# Entries supplied
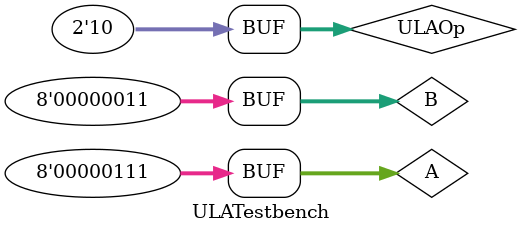
<source format=v>
module ULATestbench;

  reg [7:0] A;
  reg [7:0] B;
  reg [1:0] ULAOp;
  wire zero;
  wire [7:0] result;

  ULA dut (
      A,
      B,
      zero,
      result,
      ULAOp
  );

  initial begin
    $display("Realizando a soma de A = 3 e B = 7");
    A = 3;
    B = 7;
    ULAOp = 0;
    #1;

    $display("Realizando a subtracao de A = 7 e B = 3");
    A = 7;
    B = 3;
    ULAOp = 1;
    #1;

    $display("Realizando a multiplicacao de A = 7 e B = 3");
    A = 7;
    B = 3;
    ULAOp = 2;
    #1;
  end

  initial begin
    $monitor("Time = %0d, A = %d, B = %d, ULAOp = %d, result = %d", $time, A, B, ULAOp, result);
  end

endmodule

</source>
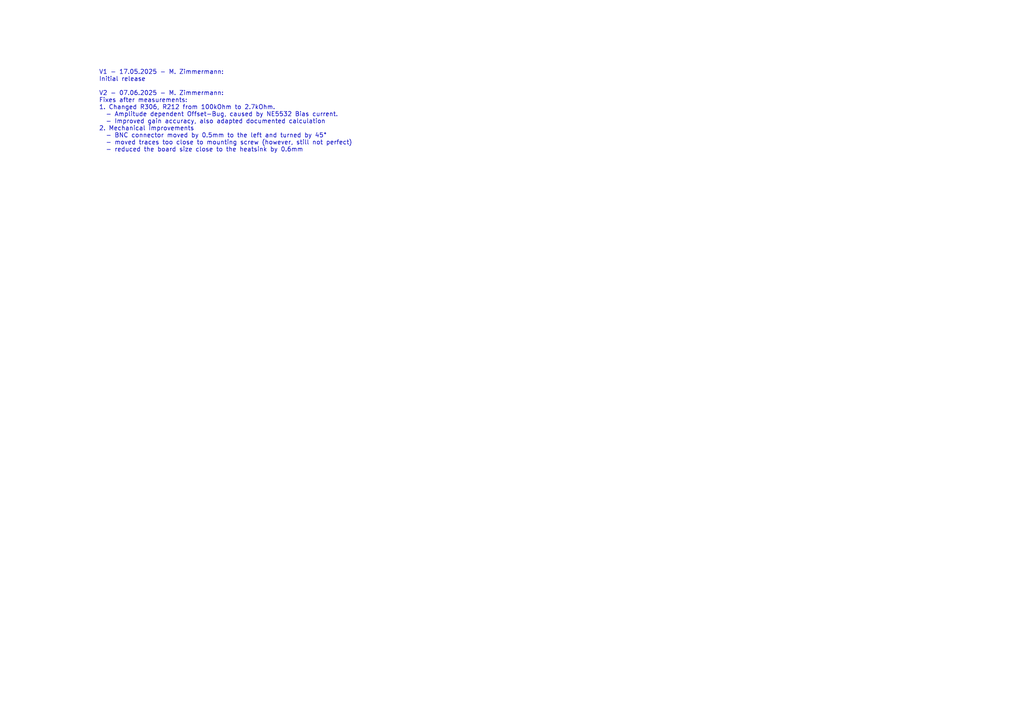
<source format=kicad_sch>
(kicad_sch
	(version 20250114)
	(generator "eeschema")
	(generator_version "9.0")
	(uuid "35da5900-da13-42f1-859b-6d1c0e13b1ec")
	(paper "A4")
	(title_block
		(title "AWG for DHO8/900")
		(date "2025-06-07")
		(rev "V2")
		(company "M. Zimmermann")
	)
	(lib_symbols)
	(text "V1 - 17.05.2025 - M. Zimmermann:\nInitial release\n\nV2 - 07.06.2025 - M. Zimmermann:\nFixes after measurements:\n1. Changed R306, R212 from 100kOhm to 2.7kOhm.\n  - Amplitude dependent Offset-Bug, caused by NE5532 Bias current.\n  - Improved gain accuracy, also adapted documented calculation\n2. Mechanical improvements\n  - BNC connector moved by 0.5mm to the left and turned by 45°\n  - moved traces too close to mounting screw (however, still not perfect)\n  - reduced the board size close to the heatsink by 0.6mm"
		(exclude_from_sim no)
		(at 28.702 32.258 0)
		(effects
			(font
				(size 1.27 1.27)
			)
			(justify left)
		)
		(uuid "4c7e92b4-521b-4dab-b84b-f05eccf9d272")
	)
)

</source>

# Problem requirements
Please transcribe the entries precisely and omit any images they hold.

# Task solution
<source format=v>
module ULATestbench;

  reg [7:0] A;
  reg [7:0] B;
  reg [1:0] ULAOp;
  wire zero;
  wire [7:0] result;

  ULA dut (
      A,
      B,
      zero,
      result,
      ULAOp
  );

  initial begin
    $display("Realizando a soma de A = 3 e B = 7");
    A = 3;
    B = 7;
    ULAOp = 0;
    #1;

    $display("Realizando a subtracao de A = 7 e B = 3");
    A = 7;
    B = 3;
    ULAOp = 1;
    #1;

    $display("Realizando a multiplicacao de A = 7 e B = 3");
    A = 7;
    B = 3;
    ULAOp = 2;
    #1;
  end

  initial begin
    $monitor("Time = %0d, A = %d, B = %d, ULAOp = %d, result = %d", $time, A, B, ULAOp, result);
  end

endmodule

</source>
<source format=kicad_sch>
(kicad_sch
	(version 20250114)
	(generator "eeschema")
	(generator_version "9.0")
	(uuid "35da5900-da13-42f1-859b-6d1c0e13b1ec")
	(paper "A4")
	(title_block
		(title "AWG for DHO8/900")
		(date "2025-06-07")
		(rev "V2")
		(company "M. Zimmermann")
	)
	(lib_symbols)
	(text "V1 - 17.05.2025 - M. Zimmermann:\nInitial release\n\nV2 - 07.06.2025 - M. Zimmermann:\nFixes after measurements:\n1. Changed R306, R212 from 100kOhm to 2.7kOhm.\n  - Amplitude dependent Offset-Bug, caused by NE5532 Bias current.\n  - Improved gain accuracy, also adapted documented calculation\n2. Mechanical improvements\n  - BNC connector moved by 0.5mm to the left and turned by 45°\n  - moved traces too close to mounting screw (however, still not perfect)\n  - reduced the board size close to the heatsink by 0.6mm"
		(exclude_from_sim no)
		(at 28.702 32.258 0)
		(effects
			(font
				(size 1.27 1.27)
			)
			(justify left)
		)
		(uuid "4c7e92b4-521b-4dab-b84b-f05eccf9d272")
	)
)

</source>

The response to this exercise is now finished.